Au final c'est avant les JO, lorsque vous êtes bien partie pour vous qualifier que le Sénégal réapparait. Est-ce vous n'avez pas l'impression d'être utilisée pour des questions d'images ?

Ndeye Binta Diongue : C'est ce qui fait mal en fait. Quand tu cherches à progresser et que tu demandes de l'aide, il n'y a personne. Mais dès que tu gagnes quelque chose, on s'attribue ton succès. Il y a eu de grands champions d'escrime au Sénégal. Pourtant, si par exemple aujourd'hui on parle de l'escrime au Sénégal, c'est grâce à moi. J'ai une communauté qui partage tout ce que je fais. Beaucoup de gens ne savaient pas qu'on pratique l'escrime au Sénégal ou même qu'il y a une fédération. J'ai fait plusieurs médailles, je suis la seule double qualifiée aux Jeux Olympiques. J'ai contribué à faire parler de l'escrime au Sénégal, mais les gens ne savent pas ce que j'endure au quotidien. Je n'ai eu aucune reconnaissance.
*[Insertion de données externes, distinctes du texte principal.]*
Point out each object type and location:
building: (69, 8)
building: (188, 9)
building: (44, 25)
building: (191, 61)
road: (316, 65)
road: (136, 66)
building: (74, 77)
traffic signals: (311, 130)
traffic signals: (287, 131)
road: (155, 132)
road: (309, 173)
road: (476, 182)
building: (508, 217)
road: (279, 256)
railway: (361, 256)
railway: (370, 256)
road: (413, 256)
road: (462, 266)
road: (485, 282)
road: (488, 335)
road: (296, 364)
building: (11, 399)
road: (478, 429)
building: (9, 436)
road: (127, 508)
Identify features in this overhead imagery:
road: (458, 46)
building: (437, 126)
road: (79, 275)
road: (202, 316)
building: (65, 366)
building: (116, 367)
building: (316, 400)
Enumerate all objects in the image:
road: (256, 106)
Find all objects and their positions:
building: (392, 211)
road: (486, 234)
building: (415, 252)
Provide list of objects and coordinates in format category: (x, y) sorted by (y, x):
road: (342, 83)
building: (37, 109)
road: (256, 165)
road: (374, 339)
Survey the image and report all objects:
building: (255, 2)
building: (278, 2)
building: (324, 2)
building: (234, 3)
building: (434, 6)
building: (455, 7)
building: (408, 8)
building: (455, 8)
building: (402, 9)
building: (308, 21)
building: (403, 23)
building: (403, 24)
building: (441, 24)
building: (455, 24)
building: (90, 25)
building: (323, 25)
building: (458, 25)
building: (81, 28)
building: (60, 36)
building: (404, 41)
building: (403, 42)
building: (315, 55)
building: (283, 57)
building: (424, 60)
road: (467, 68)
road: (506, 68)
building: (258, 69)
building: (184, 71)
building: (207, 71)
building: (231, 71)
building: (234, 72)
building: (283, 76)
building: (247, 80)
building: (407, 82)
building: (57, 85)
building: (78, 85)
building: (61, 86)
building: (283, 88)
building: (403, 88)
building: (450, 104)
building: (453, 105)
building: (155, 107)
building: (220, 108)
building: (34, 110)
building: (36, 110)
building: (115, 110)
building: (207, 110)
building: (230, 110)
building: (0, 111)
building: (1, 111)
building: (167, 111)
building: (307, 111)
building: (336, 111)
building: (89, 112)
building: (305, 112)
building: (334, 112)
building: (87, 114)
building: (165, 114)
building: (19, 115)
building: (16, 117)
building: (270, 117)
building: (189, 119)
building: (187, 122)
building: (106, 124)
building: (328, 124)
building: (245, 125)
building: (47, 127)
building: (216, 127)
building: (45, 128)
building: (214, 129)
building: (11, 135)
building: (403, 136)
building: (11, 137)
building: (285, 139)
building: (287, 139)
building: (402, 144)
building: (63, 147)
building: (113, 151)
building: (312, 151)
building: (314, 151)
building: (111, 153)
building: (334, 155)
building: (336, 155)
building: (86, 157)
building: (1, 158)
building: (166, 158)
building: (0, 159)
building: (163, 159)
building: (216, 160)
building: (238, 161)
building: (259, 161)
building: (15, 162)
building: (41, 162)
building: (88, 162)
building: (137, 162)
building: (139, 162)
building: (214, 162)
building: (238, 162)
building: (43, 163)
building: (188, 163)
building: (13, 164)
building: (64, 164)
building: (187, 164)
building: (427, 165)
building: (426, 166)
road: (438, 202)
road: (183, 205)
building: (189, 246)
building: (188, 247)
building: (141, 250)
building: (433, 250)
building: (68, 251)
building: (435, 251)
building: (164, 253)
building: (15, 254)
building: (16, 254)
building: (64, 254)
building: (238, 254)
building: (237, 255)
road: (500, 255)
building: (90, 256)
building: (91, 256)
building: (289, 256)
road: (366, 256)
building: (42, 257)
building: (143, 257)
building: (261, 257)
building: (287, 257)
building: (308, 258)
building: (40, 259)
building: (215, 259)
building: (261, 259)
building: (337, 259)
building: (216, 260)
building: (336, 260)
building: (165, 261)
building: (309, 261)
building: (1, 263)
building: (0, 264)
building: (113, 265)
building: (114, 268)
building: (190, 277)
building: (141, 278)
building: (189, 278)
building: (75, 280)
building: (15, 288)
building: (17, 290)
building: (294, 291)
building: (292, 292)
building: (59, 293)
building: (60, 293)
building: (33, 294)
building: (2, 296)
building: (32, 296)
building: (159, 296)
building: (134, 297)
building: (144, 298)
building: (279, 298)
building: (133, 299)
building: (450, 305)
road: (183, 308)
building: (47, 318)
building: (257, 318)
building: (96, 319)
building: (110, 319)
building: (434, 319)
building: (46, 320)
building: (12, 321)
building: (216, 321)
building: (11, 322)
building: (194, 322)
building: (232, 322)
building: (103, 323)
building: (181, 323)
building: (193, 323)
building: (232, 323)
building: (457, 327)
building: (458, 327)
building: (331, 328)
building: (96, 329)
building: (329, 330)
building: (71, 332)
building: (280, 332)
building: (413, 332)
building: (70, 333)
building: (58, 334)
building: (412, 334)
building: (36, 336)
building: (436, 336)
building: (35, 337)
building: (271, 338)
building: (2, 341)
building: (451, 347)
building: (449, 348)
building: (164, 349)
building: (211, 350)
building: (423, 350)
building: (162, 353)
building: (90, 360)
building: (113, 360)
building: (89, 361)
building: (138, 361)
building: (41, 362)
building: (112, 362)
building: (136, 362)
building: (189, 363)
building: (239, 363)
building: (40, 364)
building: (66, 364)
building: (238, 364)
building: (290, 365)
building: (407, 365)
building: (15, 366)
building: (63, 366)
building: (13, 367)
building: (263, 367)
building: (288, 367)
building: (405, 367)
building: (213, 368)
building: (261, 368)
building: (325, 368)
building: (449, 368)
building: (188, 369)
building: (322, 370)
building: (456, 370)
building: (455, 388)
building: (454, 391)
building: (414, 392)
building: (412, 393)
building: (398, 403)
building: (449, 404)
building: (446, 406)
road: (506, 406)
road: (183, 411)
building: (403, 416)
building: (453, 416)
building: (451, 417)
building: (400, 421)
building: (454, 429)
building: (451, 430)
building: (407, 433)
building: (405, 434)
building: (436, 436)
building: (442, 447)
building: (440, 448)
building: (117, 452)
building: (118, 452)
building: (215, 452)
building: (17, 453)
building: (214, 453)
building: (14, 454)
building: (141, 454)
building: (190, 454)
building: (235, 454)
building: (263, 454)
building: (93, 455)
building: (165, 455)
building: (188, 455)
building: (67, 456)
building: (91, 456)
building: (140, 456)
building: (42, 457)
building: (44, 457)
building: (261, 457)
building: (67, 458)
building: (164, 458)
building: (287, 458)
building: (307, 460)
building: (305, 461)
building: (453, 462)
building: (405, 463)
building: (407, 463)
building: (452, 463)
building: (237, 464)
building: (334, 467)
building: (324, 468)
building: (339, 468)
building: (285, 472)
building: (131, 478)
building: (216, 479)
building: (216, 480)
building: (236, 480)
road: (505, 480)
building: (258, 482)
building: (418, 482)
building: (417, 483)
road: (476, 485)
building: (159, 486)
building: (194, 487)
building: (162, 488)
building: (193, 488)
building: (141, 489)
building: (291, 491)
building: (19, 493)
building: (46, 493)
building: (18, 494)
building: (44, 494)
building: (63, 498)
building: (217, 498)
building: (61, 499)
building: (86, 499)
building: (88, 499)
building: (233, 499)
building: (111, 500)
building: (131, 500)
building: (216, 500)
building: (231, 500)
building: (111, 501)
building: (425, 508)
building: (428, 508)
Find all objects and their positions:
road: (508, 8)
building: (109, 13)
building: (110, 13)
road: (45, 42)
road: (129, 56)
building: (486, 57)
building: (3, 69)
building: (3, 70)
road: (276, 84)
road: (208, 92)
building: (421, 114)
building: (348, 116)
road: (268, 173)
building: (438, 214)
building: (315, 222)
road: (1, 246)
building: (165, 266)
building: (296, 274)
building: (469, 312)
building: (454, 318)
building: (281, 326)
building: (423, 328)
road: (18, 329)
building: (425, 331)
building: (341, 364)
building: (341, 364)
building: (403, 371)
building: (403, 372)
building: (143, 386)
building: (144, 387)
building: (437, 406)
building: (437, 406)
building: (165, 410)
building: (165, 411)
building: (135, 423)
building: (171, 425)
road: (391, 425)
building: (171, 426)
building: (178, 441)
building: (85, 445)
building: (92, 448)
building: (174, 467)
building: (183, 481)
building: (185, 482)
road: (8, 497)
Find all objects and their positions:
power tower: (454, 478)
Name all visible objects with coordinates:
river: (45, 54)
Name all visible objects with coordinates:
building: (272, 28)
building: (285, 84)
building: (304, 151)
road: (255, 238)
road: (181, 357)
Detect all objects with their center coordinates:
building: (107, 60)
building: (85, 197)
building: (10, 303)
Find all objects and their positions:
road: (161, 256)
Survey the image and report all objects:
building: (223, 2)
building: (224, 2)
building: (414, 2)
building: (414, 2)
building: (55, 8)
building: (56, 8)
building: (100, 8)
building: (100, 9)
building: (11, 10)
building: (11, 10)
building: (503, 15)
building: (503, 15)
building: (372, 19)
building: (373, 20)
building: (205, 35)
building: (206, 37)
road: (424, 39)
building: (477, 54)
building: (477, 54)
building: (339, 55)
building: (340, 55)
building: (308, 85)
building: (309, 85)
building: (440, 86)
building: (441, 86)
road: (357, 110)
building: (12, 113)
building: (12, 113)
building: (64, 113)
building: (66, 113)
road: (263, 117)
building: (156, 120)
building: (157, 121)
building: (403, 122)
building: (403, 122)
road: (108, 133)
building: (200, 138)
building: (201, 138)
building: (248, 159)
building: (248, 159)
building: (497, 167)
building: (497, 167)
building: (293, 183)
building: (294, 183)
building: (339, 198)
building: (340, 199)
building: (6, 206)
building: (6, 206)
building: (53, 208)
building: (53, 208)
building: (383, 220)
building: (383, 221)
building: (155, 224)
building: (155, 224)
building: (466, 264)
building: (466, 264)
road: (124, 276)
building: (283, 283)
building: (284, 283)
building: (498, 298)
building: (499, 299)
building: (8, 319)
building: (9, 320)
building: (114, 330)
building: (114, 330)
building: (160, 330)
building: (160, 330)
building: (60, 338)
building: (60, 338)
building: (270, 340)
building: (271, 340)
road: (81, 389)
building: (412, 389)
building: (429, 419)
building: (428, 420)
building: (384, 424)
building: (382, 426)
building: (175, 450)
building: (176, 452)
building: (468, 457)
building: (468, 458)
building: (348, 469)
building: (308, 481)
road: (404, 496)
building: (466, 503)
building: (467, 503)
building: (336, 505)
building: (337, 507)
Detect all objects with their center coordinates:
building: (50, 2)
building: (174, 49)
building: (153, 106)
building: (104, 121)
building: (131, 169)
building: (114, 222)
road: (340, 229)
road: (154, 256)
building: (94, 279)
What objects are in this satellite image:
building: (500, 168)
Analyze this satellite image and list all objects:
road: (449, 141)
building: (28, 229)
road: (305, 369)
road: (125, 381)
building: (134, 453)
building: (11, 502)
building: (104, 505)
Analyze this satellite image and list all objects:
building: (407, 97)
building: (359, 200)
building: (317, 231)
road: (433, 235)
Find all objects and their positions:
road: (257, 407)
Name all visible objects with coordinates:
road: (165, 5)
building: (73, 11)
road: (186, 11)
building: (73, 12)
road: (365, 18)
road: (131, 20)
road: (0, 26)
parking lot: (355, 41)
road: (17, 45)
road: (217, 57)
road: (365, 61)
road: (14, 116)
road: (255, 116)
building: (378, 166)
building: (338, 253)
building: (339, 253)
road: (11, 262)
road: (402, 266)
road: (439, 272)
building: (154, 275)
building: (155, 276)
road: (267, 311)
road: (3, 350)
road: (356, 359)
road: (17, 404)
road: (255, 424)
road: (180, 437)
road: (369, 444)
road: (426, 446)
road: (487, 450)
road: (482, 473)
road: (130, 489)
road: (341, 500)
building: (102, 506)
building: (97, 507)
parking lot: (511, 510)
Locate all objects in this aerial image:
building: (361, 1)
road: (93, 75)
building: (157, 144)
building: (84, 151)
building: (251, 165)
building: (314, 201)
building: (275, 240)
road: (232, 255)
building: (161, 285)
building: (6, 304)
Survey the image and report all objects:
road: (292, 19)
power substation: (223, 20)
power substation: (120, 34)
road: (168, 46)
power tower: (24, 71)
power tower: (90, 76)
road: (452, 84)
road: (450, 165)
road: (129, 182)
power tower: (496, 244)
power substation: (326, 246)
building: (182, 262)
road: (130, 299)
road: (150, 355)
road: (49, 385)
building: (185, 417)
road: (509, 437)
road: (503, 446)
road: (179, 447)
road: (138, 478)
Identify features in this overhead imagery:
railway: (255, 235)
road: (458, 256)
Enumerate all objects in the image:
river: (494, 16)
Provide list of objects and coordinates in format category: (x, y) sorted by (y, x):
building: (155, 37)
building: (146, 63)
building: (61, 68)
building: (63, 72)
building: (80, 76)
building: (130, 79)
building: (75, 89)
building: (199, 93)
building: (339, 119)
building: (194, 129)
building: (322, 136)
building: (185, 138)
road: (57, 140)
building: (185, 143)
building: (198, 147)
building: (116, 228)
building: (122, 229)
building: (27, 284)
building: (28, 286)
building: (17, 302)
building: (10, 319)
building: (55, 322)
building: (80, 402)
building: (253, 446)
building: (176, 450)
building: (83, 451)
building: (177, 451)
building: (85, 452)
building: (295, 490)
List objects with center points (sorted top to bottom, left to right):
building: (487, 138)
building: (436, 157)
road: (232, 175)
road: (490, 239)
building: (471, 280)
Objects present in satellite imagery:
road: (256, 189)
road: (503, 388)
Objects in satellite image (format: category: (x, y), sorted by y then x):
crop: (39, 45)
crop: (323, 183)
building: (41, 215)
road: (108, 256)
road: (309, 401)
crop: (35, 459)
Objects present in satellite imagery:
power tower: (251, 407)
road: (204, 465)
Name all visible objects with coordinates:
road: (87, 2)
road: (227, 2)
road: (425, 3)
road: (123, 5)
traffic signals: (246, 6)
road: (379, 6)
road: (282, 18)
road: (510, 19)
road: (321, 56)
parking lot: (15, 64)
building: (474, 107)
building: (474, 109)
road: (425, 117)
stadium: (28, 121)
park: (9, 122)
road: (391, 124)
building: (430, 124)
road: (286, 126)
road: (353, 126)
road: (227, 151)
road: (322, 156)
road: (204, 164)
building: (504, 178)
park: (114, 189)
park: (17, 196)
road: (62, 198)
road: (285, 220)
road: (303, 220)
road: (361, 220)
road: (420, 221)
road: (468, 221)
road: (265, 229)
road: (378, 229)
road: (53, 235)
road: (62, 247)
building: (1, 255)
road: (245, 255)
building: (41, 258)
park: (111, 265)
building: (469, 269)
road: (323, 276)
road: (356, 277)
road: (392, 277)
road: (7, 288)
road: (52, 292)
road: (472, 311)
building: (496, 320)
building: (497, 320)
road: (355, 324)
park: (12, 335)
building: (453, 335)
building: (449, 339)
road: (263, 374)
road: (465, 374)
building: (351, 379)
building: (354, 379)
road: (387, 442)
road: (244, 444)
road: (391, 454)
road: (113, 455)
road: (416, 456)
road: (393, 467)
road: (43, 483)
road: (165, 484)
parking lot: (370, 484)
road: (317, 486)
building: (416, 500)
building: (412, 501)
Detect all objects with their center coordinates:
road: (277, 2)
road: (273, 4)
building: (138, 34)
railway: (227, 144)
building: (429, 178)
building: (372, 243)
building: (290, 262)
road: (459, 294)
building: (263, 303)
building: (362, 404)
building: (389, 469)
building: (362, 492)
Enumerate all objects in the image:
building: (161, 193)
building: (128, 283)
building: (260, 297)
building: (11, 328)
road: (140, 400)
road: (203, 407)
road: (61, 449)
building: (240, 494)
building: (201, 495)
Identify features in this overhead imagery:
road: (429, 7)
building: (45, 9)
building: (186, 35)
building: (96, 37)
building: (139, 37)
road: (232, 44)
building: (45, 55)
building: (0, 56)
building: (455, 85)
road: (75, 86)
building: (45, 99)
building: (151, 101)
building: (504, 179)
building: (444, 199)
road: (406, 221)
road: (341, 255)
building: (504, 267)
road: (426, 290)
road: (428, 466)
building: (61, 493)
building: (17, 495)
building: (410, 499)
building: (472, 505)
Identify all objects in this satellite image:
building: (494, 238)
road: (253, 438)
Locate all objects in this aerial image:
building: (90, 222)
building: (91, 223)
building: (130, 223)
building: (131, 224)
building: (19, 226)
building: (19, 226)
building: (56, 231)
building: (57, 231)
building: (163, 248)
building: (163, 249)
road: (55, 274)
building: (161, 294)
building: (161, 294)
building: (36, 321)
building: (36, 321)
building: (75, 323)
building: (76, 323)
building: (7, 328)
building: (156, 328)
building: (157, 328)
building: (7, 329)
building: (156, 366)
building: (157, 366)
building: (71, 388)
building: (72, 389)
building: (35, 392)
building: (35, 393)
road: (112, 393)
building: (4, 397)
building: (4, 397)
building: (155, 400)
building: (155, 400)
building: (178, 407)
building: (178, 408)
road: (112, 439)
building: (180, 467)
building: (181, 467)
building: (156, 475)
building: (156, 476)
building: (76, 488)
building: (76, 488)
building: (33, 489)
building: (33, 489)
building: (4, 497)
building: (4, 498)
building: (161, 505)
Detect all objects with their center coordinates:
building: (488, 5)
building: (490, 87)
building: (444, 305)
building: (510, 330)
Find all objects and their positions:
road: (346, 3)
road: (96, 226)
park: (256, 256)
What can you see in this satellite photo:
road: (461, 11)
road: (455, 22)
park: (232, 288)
Ndeye Binta Diongue portera les couleurs du Sénégal aux Jeux Olympiques de Paris 2024.

« La fédération me doit 15 000 euros... Je suis en négatif sur mon compte »

C'est ce manque de reconnaissance qui fait le plus mal ?

Ndeye Binta Diongue : Je vais vous donner un exemple. J'étais au club de Bondy, je travaille pour la ville d'Asnières sur Seine. Après les JO de Tokyo, le maire de Bondy m'a reçue et m'a donné la médaille de la ville. Le maire d'Asnières m'a aussi reçue et m'a donné la médaille de la ville. Pourtant je ne suis pas française. Mais, ils m'ont décorée pour les sacrifices que j'ai fait pour en arriver là. Ils savent qu'aller aux Jeux Olympiques ce n'est pas quelque chose de facile. Au Sénégal ? Personne ne m'a reçue. On m'a juste dit « merci et félicitations ». Ce qui fait le plus mal, c'est de ne pas être reconnue dans son propre pays. Tu n'as aucun statut, rien. Tu te bats tous les jours au détriment de ta santé physique et mentale... Alors, oui c'est mon choix. J'ai choisi cette voie pour tenter de suivre ma passion et aussi inspirer les plus jeunes, mais au Sénégal, j'ai le sentiment que tout ce que j'a fait ne vaut rien.

La Fédération sénégalaise d'escrime a une dette vis-à-vis de vous ?

Ndeye Binta Diongue : La fédération me doit de l'argent et ils le savent. Quelque chose de l'ordre de 15 000 euros. Ce sont des contrats qui ont été signés. Ils ont une dette vis à vis de moi et pourtant ils disent qu'ils m'ont payée. Par transparence j'ai publié mon relevé de compte sur mes réseaux. Allez-le voir, je suis en négatif. Ce n'est pas normal. Là les Jeux arrivent, comment ça va se passer ? Quand j'allais aux tournois qualificatifs pour les JO, mon entraîneur n'était pas pris en charge. Il a payé le déplacement à un de ses adjoints pour qu'il vienne me coacher. Je me suis qualifiée. Dernièrement j'ai fait ne Coupe du monde à Dubaï pour préparer les Jeux, c'est encore mon entraîneur qui a payé les frais... En fait, si j'en suis là aujourd'hui, c'est grâce à lui et non à la fédération.